_Instructions to follow_
Of all the lines below, return only those starting with the line holding "hfov_deg: 81.2" and going on through the line holding "exposure_s: 1/160", exactly as written.

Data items
==*==

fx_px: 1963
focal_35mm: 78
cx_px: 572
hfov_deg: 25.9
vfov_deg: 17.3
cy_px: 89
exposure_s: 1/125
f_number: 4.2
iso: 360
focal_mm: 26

==*==

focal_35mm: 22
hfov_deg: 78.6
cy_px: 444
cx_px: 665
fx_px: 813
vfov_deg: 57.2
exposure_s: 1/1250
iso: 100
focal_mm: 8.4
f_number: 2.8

==*==

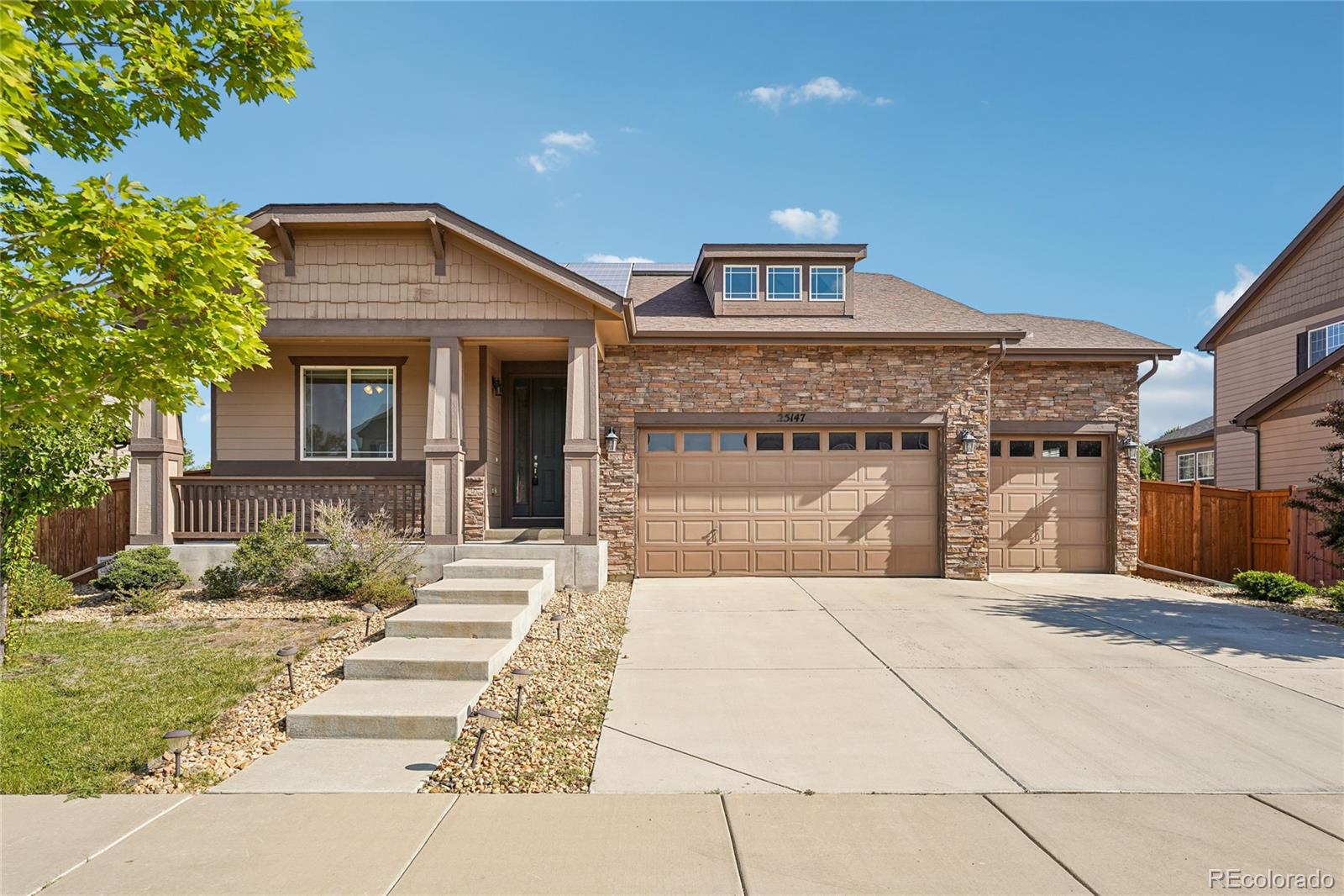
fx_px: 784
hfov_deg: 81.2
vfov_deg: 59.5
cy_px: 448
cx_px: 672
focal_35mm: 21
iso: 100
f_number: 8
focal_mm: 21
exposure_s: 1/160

==*==

_Finished task_
hfov_deg: 81.2
vfov_deg: 59.5
cy_px: 448
cx_px: 672
focal_35mm: 21
iso: 100
f_number: 8
focal_mm: 21
exposure_s: 1/160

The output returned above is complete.